After every chore had been done, At 12:35, I drug my poor exhausted mind and body to the bathroom to wash my face and get ready for bed. As I pulled the covers back and crawled into bed, being careful not to wake Devin, I began to reflect on my day as I often do. I was a lucky girl, a tired, lucky girl. Then my mind began to race with all the things that were left undone and waiting on me with the rising if the sun. More cooking and cleaning were waiting, and so was getting the yard ready for the 85 people who would be at our house within hours. As I tried to relax my mind and aching body, I thanked God for my day, for my family and for my many blessings. I was truly a blessed. Suddenly, in the stillness of the night I felt Devin’s warm hand reach over and grab mine. He interlaced his fingers with mine then squeezed my hand ever so gently. Our anniversary was spent doing all the things that life required and being everything that everybody needed. The day had come to a close, now it was just the two of us.

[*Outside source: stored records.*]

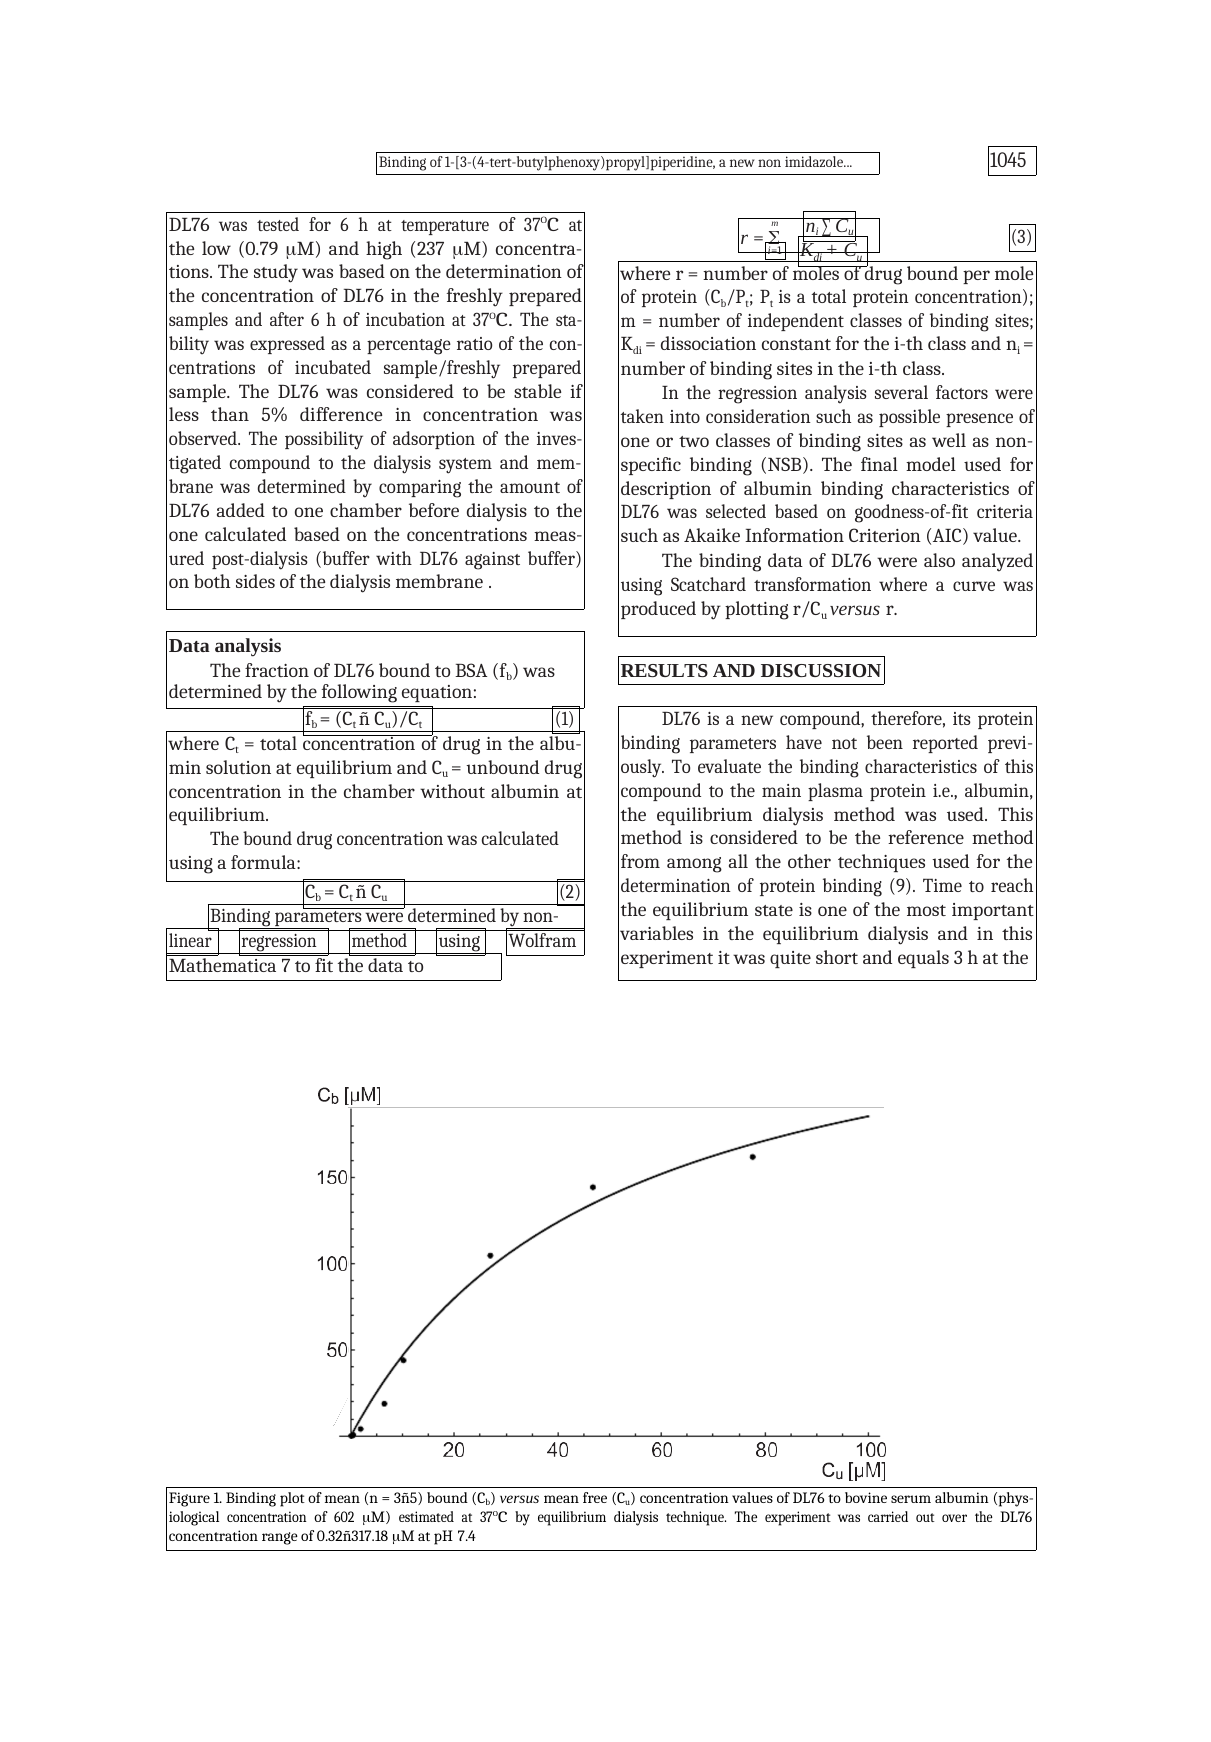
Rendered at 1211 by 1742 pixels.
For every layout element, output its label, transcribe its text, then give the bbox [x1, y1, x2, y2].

text Binding of 1-[3-(4-tert-butylphenoxy)propyl]piperidine, a new non imidazole... [379, 154, 879, 172]
text where Ct = total concentration of drug in the albu- min solution at equilibrium and Cu = unbound drug concentration in the chamber without albumin at equilibrium. [169, 732, 582, 826]
text RESULTS AND DISCUSSION [620, 659, 884, 681]
text i=1 [767, 244, 785, 257]
picture [866, 1442, 886, 1457]
text ni ∑ Cu [805, 213, 855, 218]
text m [771, 221, 879, 228]
text fb = (Ct ñ Cu)/Ct [305, 707, 432, 731]
text DL76 was tested for 6 h at temperature of 37OC at the low (0.79 M) and high (237 M) concentra- tions. The study was based on the determination of the concentration of DL76 in the freshly prepared samples and after 6 h of incubation at 37OC. The sta- bility was expressed as a percentage ratio of the con- centrations of incubated sample/freshly prepared sample. The DL76 was considered to be stable if less than 5% difference in concentration was observed. The possibility of adsorption of the inves- tigated compound to the dialysis system and mem- brane was determined by comparing the amount of DL76 added to one chamber before dialysis to the one calculated based on the concentrations meas- ured post-dialysis (buffer with DL76 against buffer) on both sides of the dialysis membrane . [169, 213, 582, 594]
text 1045 [990, 148, 1036, 173]
picture [652, 1442, 672, 1457]
text The bound drug concentration was calculated using a formula: [169, 828, 584, 874]
text The binding data of DL76 were also analyzed using Scatchard transformation where a curve was produced by plotting r/Cu versus r. [620, 549, 1034, 622]
text where r = number of moles of drug bound per mole of protein (Cb/Pt; Pt is a total protein concentration); m = number of independent classes of binding sites; Kdi = dissociation constant for the i-th class and ni = number of binding sites in the i-th class. [620, 263, 1034, 380]
text (3) [1011, 226, 1035, 249]
text Kdi + Cu [800, 238, 867, 261]
picture [443, 1442, 464, 1457]
text method [351, 930, 415, 953]
text Data analysis [169, 634, 584, 656]
picture [345, 1087, 380, 1105]
text Cb = Ct ñ Cu [305, 880, 403, 904]
text (1) [554, 707, 579, 730]
text Binding parameters were determined by non- [210, 905, 584, 928]
text r =  ñññññññññ [740, 228, 879, 252]
picture [849, 1462, 885, 1481]
text In the regression analysis several factors were taken into consideration such as possible presence of one or two classes of binding sites as well as non- specific binding (NSB). The final model used for description of albumin binding characteristics of DL76 was selected based on goodness-of-fit criteria such as Akaike Information Criterion (AIC) value. [620, 382, 1034, 548]
text DL76 is a new compound, therefore, its protein binding parameters have not been reported previ- ously. To evaluate the binding characteristics of this compound to the main plasma protein i.e., albumin, the equilibrium dialysis method was used. This method is considered to be the reference method from among all the other techniques used for the determination of protein binding (9). Time to reach the equilibrium state is one of the most important variables in the equilibrium dialysis and in this experiment it was quite short and equals 3 h at the [620, 708, 1034, 969]
picture [327, 1107, 884, 1439]
text The fraction of DL76 bound to BSA (fb) was determined by the following equation: [169, 659, 584, 704]
text Wolfram [508, 930, 584, 953]
text (2) [559, 880, 584, 903]
picture [547, 1442, 568, 1457]
text linear [169, 930, 218, 953]
picture [756, 1442, 777, 1457]
text using [438, 930, 485, 953]
text Mathematica 7 to fit the data to equation: [169, 954, 501, 980]
text regression [241, 930, 328, 953]
text Figure 1. Binding plot of mean (n = 3ñ5) bound (Cb) versus mean free (Cu) concentration values of DL76 to bovine serum albumin (phys- iological concentration of 602 M) estimated at 37OC by equilibrium dialysis technique. The experiment was carried out over the DL76 concentration range of 0.32ñ317.18 M at pH 7.4 [169, 1489, 1034, 1545]
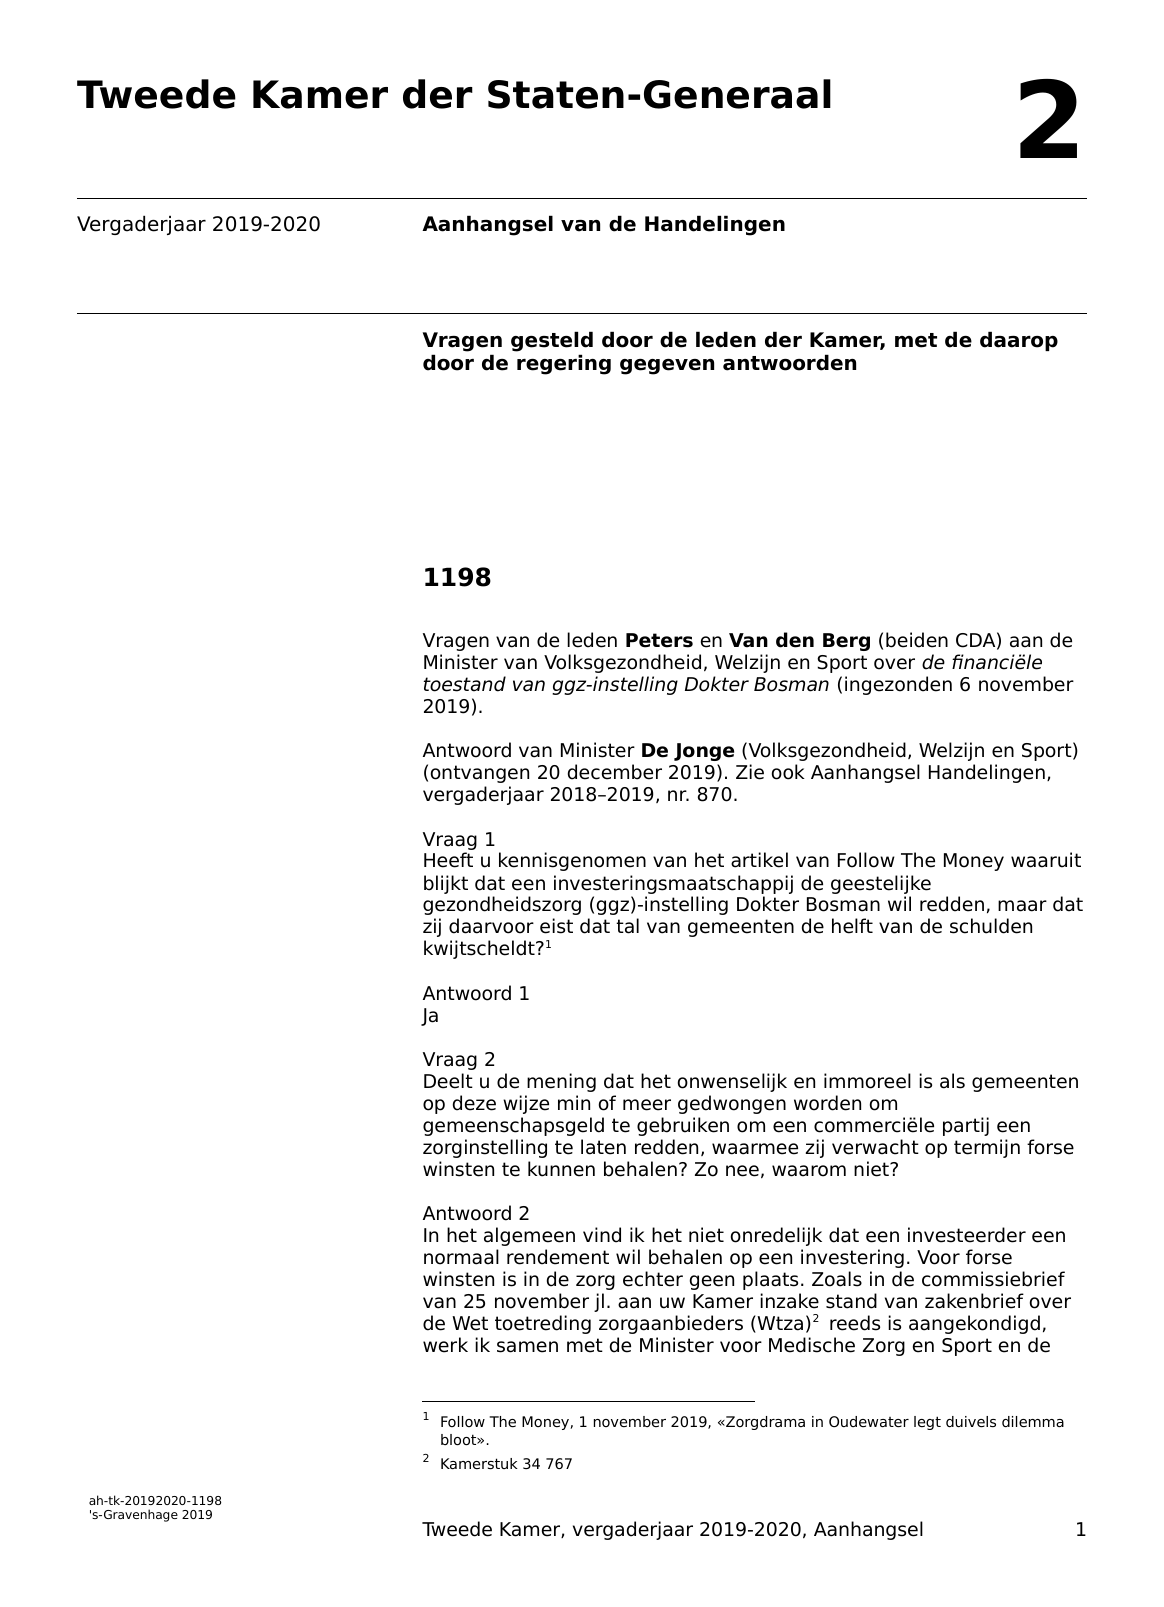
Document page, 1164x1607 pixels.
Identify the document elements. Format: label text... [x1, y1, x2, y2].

As I lay there with his warm hand holding mine, I ended my prayer with a smile and a verbal, “thank you Jesus”, the same thing I said exactly twenty-eight years ago to the day.
Happy anniversary sweet heart. Thank you for being everything that I’m not. For being the calm in my storm, my biggest fan and my very best friend. I am so grateful for your wisdom, for your strength, for your calming ways and steady walk. Thank you for keeping me grounded and steady, for being trustworthy and honest, and for being a man of integrity that our kids can look up to and model themselves after. Thank you for being you and for being mine. IU!